(REQUEST A)
In the records, from the first line to the line with "sub-region: Forsyth County", change every "latitude" to "lat" and keep everything else the same. Leave out the pictures.

They found none, and after being held in handcuffs for more than half an
hour, Mr. Mignon and his customers were released. No one was arrested.
The police said that the officers were executing a search warrant, signed
by a judge, based on the word of a confidential informant who had proved
reliable in the past.
Mr. Mignon said that if the police had done a fuller investigation, they
would have known he ran an honest barbershop. "The officers in the district
know us," he said. "They patronize us."
The raid left him frightened, angry and concerned for the future of his
shop, a bright, clean space with a new awning outside and paintings of
Malcolm X and Marcus Garvey on the walls. "Why would you try to destroy my
business?" he asked. "Parents who saw that are not going to want to send
their kids here."
Still, he said, the experience did not turn him against all police
officers. "It's a mixed feeling," he said. "I can't hate them all. I deal
with them individually." He praised them for making Franklin Avenue safer.
And he said he valued the friendships he had made with cops who had become
customers. "When somebody's in the chair, you form a relationship with the
client," he said. "You look at the person past the uniform."
On the stretch of White Plains Road where the No. 2 train ends in the
Bronx, one officer in uniform managed to form relationships with all of the
characters on his beat: store owners and gang members, crack users and
cabdrivers.
They call him Bikeman, because he patrols on bicycle. His real name is Paul
Mertens. He is white, policing a mostly black neighborhood. Yet residents
said that he treated them with respect, even if he was trying to lock them up.

[Dataset entries]

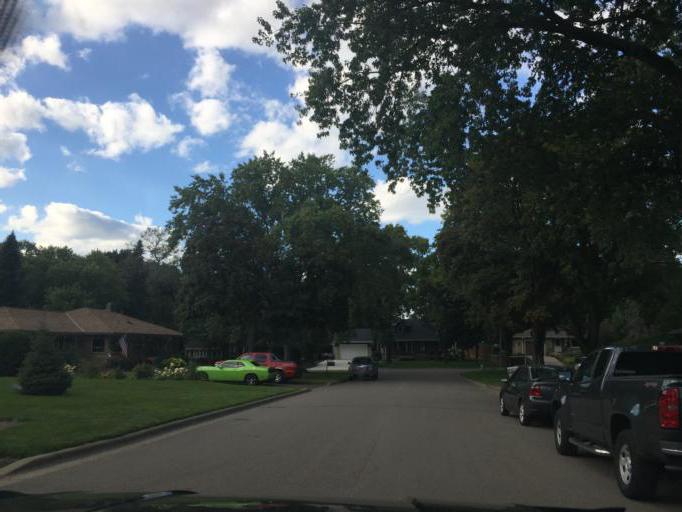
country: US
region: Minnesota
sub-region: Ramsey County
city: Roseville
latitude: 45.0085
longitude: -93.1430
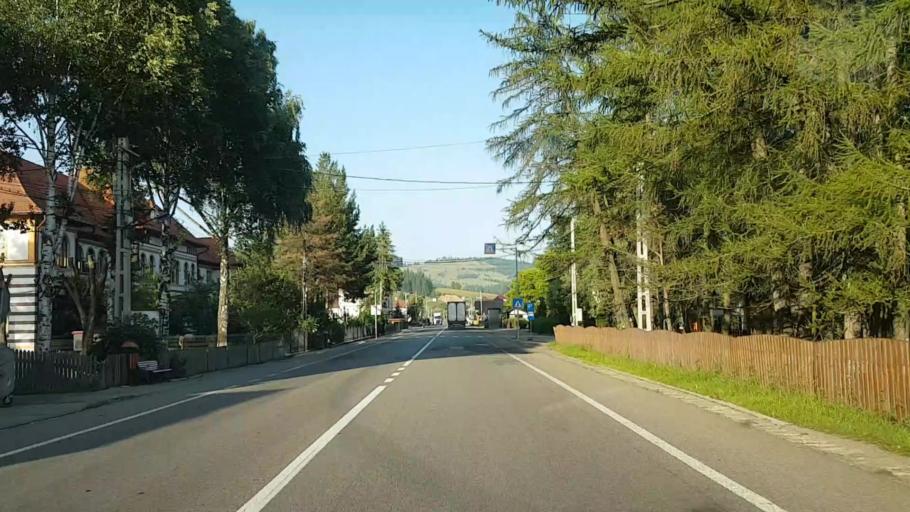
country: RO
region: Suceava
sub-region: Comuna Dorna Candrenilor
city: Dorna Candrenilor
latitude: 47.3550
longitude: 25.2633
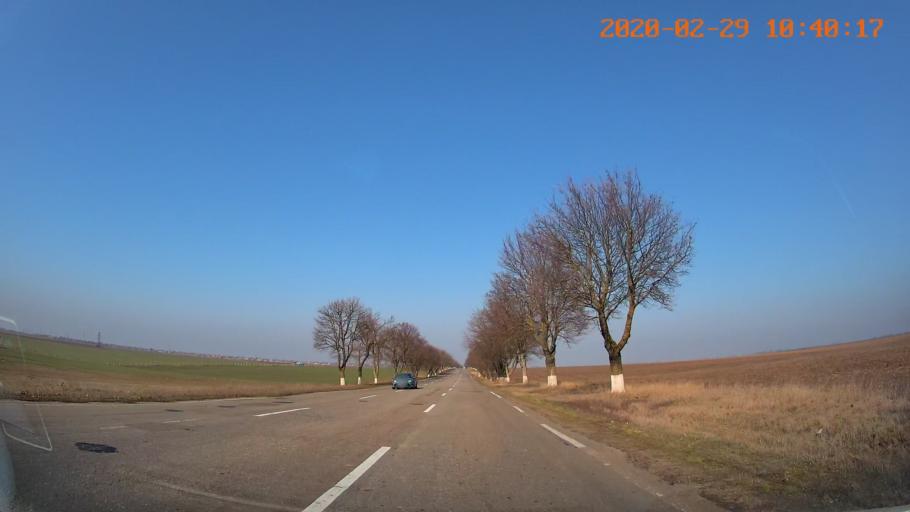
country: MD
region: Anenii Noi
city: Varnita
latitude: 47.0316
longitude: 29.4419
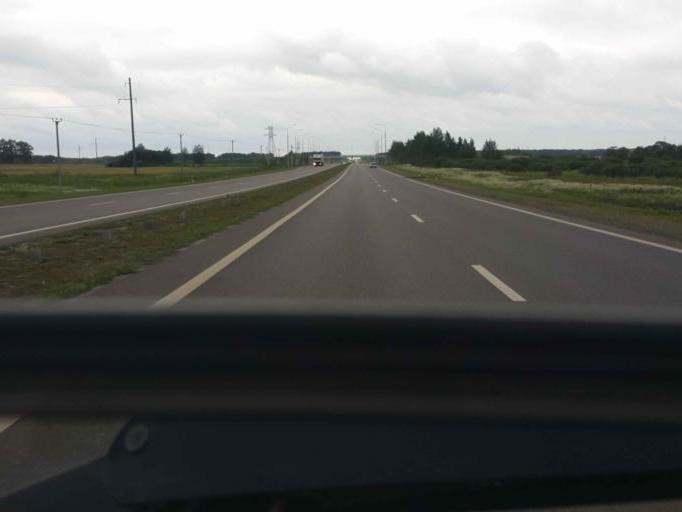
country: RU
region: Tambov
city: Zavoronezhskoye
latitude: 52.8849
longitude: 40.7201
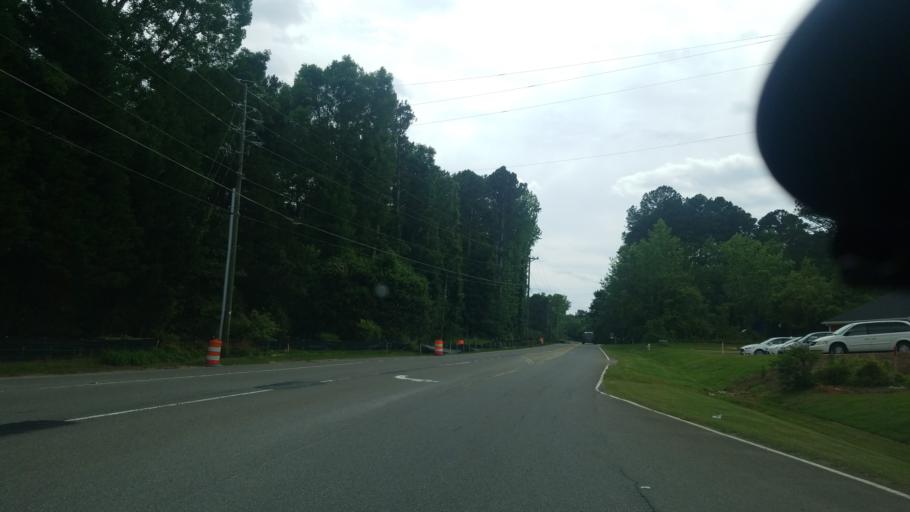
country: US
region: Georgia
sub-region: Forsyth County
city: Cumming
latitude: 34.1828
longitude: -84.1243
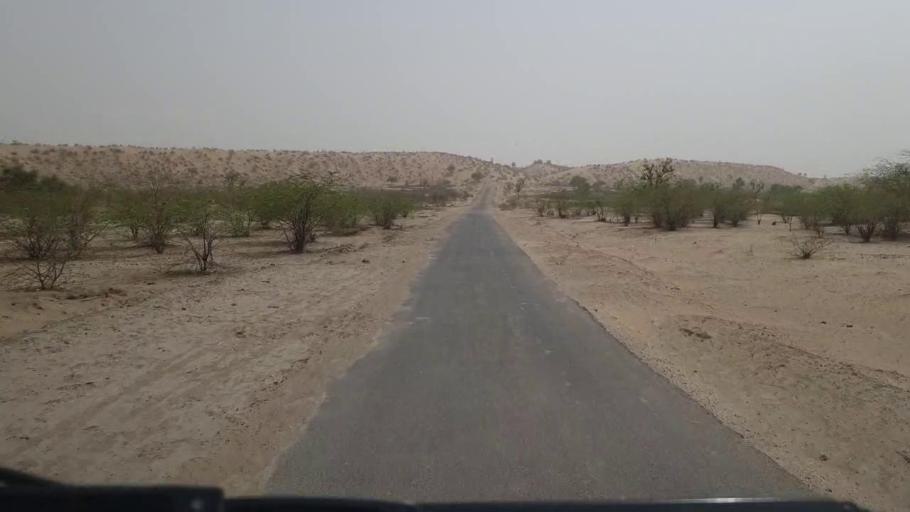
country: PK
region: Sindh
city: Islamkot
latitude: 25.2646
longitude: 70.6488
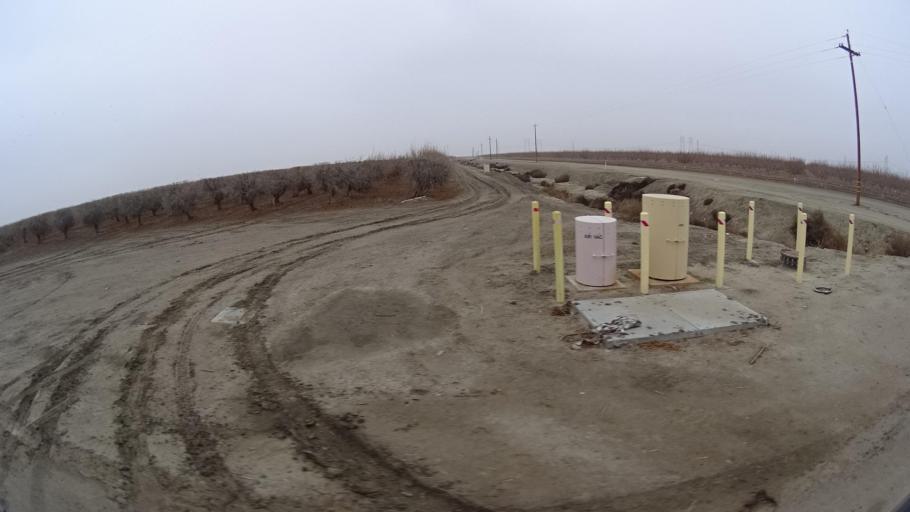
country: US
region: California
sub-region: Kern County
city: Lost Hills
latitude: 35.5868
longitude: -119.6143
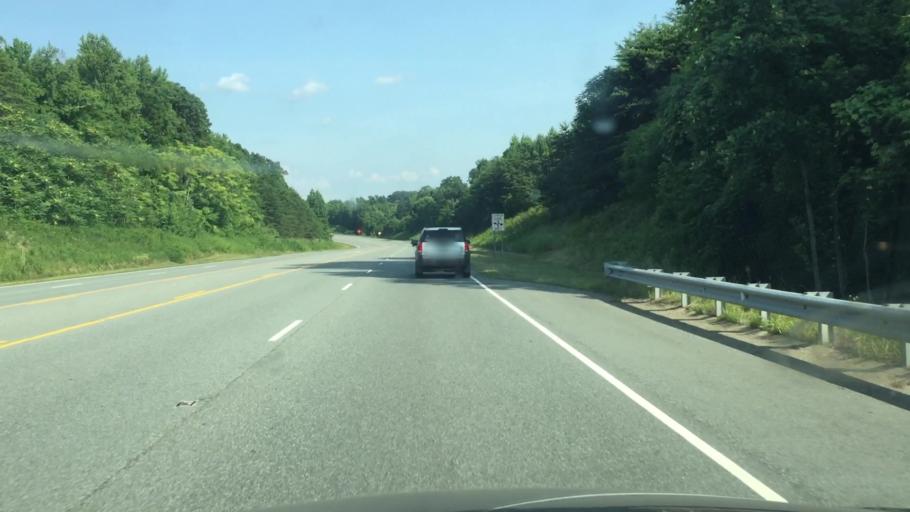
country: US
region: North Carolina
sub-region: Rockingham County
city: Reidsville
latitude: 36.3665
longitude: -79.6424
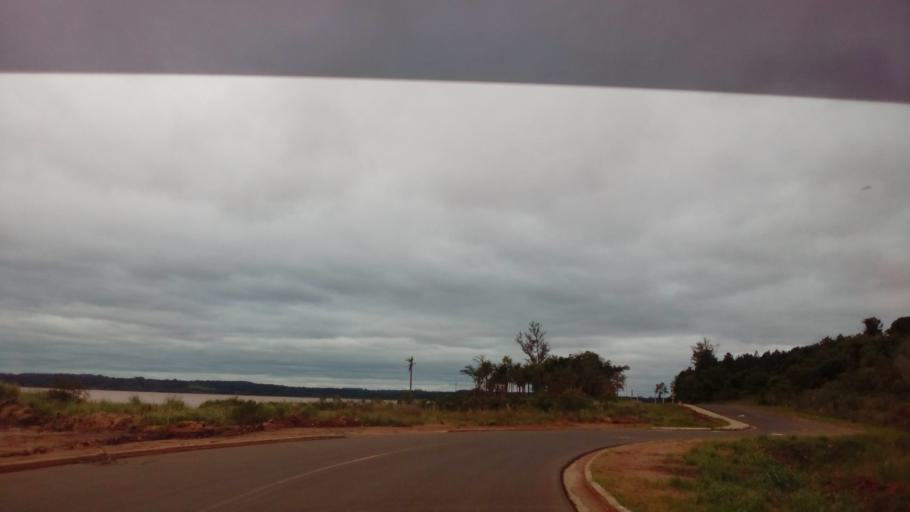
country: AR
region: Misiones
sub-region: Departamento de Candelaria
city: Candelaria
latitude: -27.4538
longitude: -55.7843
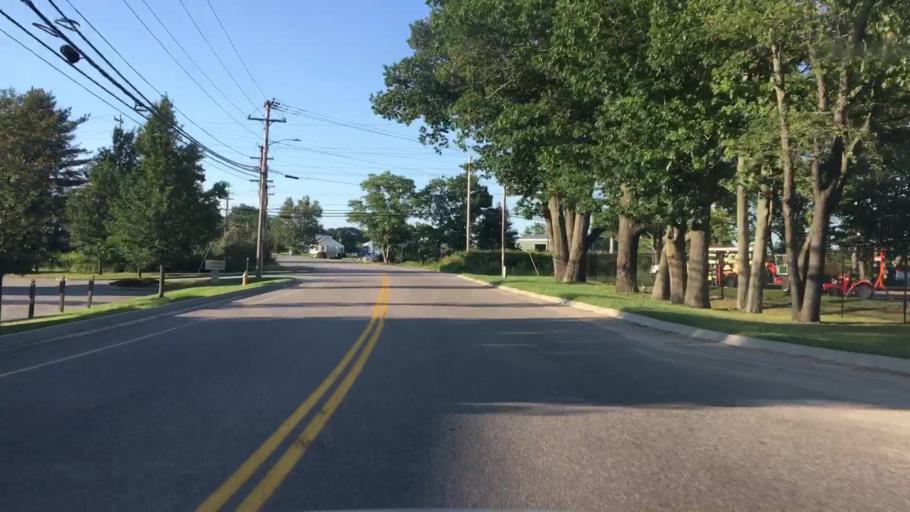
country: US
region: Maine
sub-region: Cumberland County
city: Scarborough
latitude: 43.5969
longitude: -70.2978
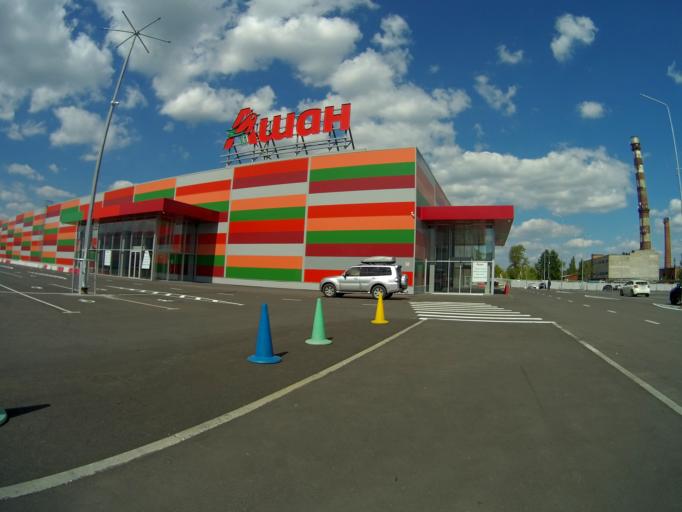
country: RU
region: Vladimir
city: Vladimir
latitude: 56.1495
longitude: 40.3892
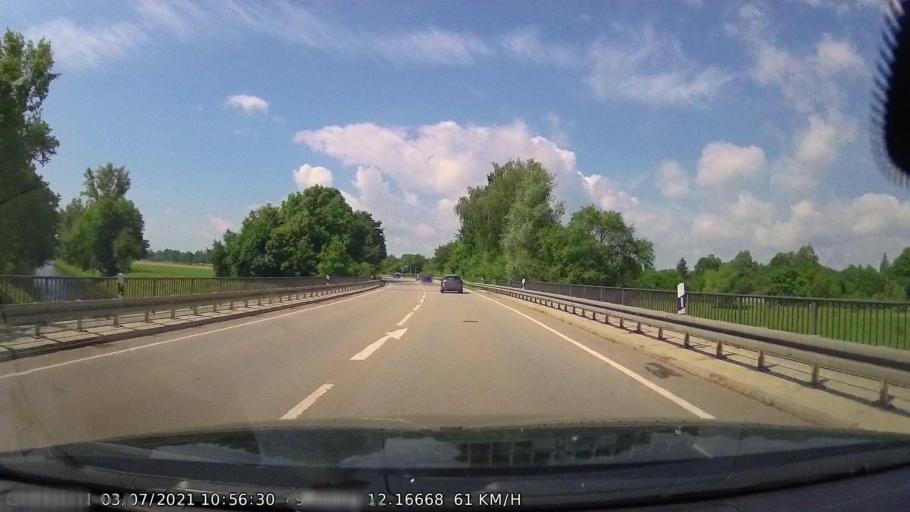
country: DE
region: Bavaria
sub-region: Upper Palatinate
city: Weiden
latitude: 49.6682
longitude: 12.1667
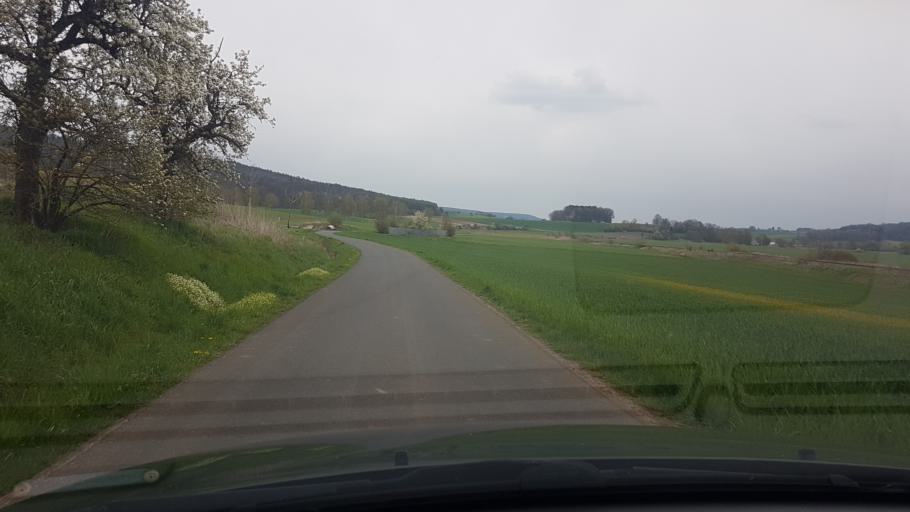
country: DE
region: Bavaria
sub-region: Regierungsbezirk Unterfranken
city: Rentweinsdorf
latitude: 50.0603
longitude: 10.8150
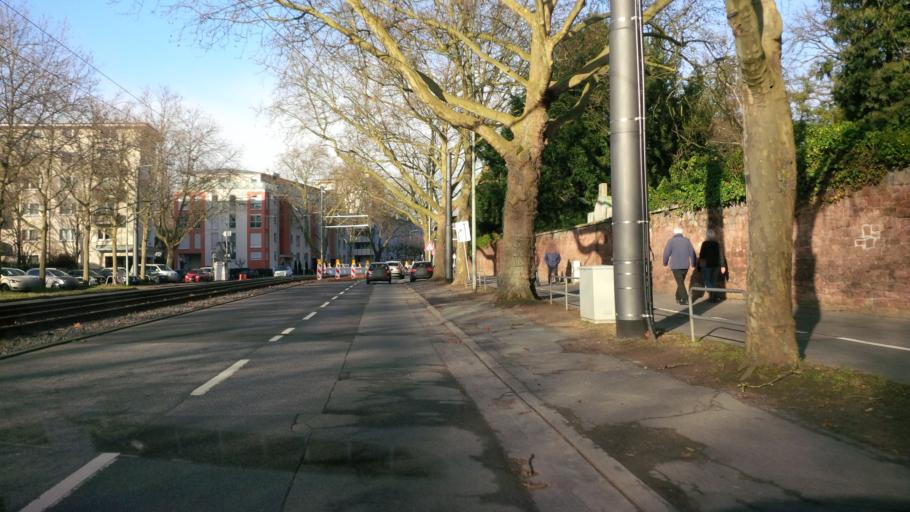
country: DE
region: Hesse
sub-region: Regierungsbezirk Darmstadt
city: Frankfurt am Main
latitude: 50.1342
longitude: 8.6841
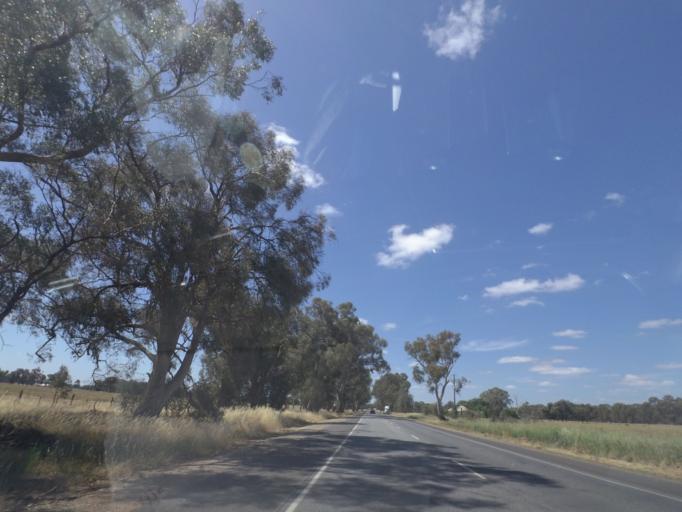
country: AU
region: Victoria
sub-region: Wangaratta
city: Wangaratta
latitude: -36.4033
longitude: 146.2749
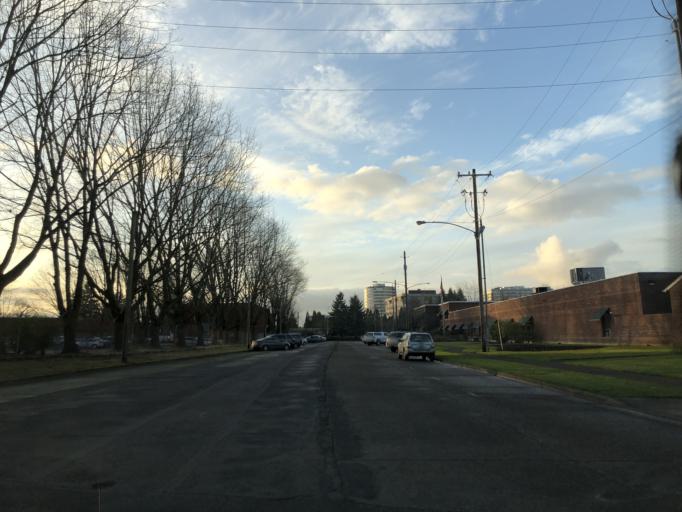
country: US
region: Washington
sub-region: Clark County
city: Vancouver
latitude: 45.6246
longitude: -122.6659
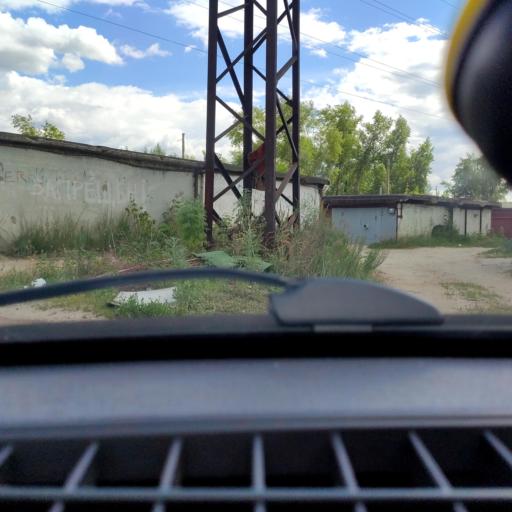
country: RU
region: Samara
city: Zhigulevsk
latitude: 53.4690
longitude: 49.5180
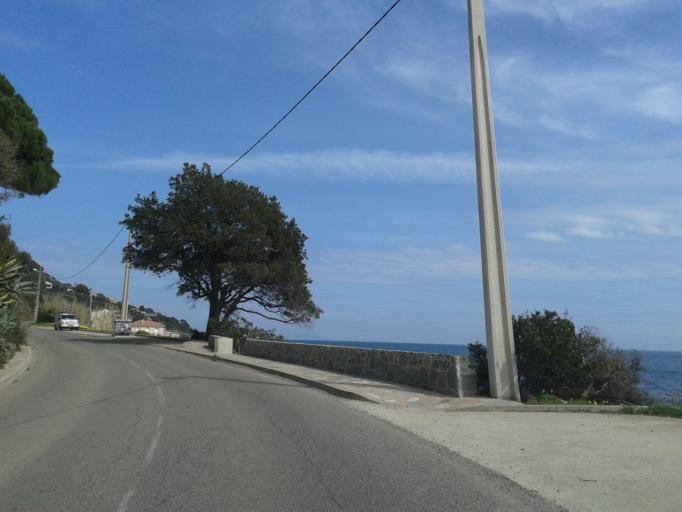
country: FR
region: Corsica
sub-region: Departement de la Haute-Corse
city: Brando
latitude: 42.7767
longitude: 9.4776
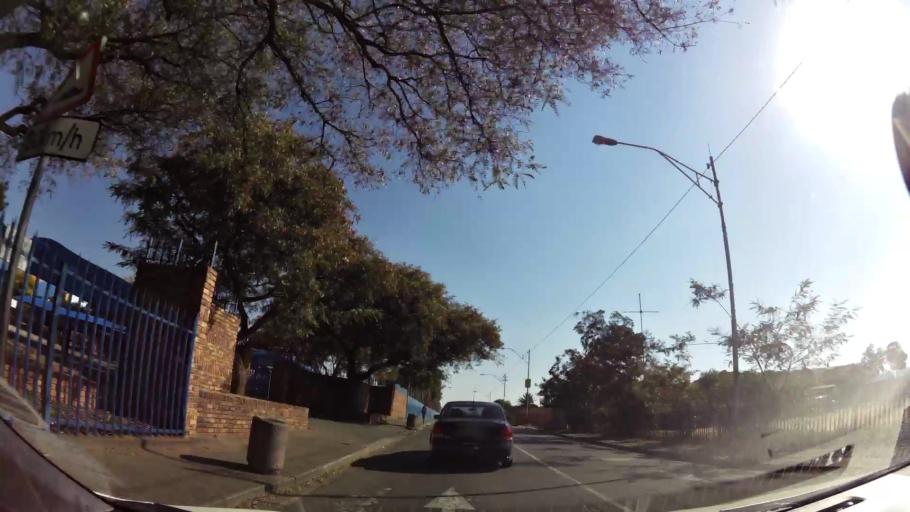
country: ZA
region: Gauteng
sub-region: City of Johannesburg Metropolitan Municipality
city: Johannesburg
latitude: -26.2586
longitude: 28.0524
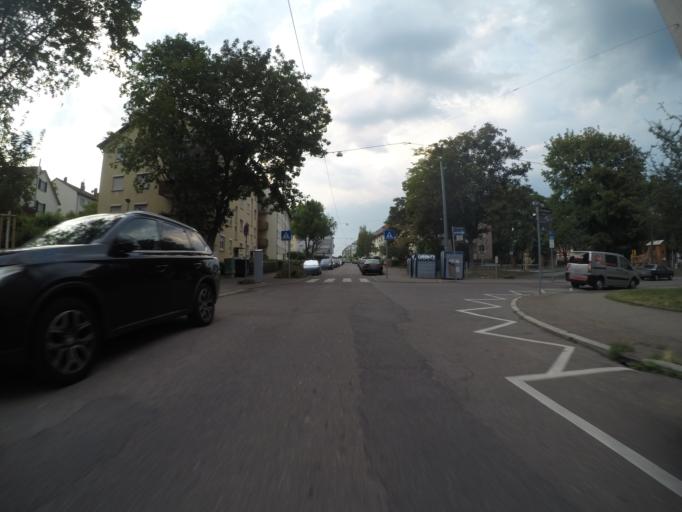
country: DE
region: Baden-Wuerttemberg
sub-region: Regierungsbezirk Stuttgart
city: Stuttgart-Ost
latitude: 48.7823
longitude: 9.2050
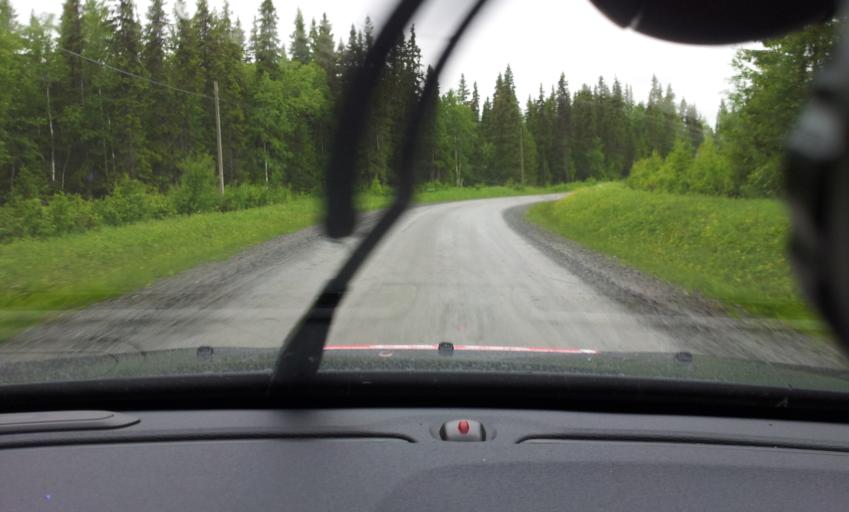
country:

(REQUEST B)
Transcribe the text about the barbershop raid and the officer called Bikeman word for word.

(TASK OUTPUT A)
country: US
region: Minnesota
sub-region: Ramsey County
city: Roseville
lat: 45.0085
longitude: -93.1430
country: RO
region: Suceava
sub-region: Comuna Dorna Candrenilor
city: Dorna Candrenilor
lat: 47.3550
longitude: 25.2633
country: MD
region: Anenii Noi
city: Varnita
lat: 47.0316
longitude: 29.4419
country: RU
region: Tambov
city: Zavoronezhskoye
lat: 52.8849
longitude: 40.7201
country: US
region: Georgia
sub-region: Forsyth County

(TASK OUTPUT B)
They found none, and after being held in handcuffs for more than half an
hour, Mr. Mignon and his customers were released. No one was arrested.
The police said that the officers were executing a search warrant, signed
by a judge, based on the word of a confidential informant who had proved
reliable in the past.
Mr. Mignon said that if the police had done a fuller investigation, they
would have known he ran an honest barbershop. "The officers in the district
know us," he said. "They patronize us."
The raid left him frightened, angry and concerned for the future of his
shop, a bright, clean space with a new awning outside and paintings of
Malcolm X and Marcus Garvey on the walls. "Why would you try to destroy my
business?" he asked. "Parents who saw that are not going to want to send
their kids here."
Still, he said, the experience did not turn him against all police
officers. "It's a mixed feeling," he said. "I can't hate them all. I deal
with them individually." He praised them for making Franklin Avenue safer.
And he said he valued the friendships he had made with cops who had become
customers. "When somebody's in the chair, you form a relationship with the
client," he said. "You look at the person past the uniform."
On the stretch of White Plains Road where the No. 2 train ends in the
Bronx, one officer in uniform managed to form relationships with all of the
characters on his beat: store owners and gang members, crack users and
cabdrivers.
They call him Bikeman, because he patrols on bicycle. His real name is Paul
Mertens. He is white, policing a mostly black neighborhood. Yet residents
said that he treated them with respect, even if he was trying to lock them up.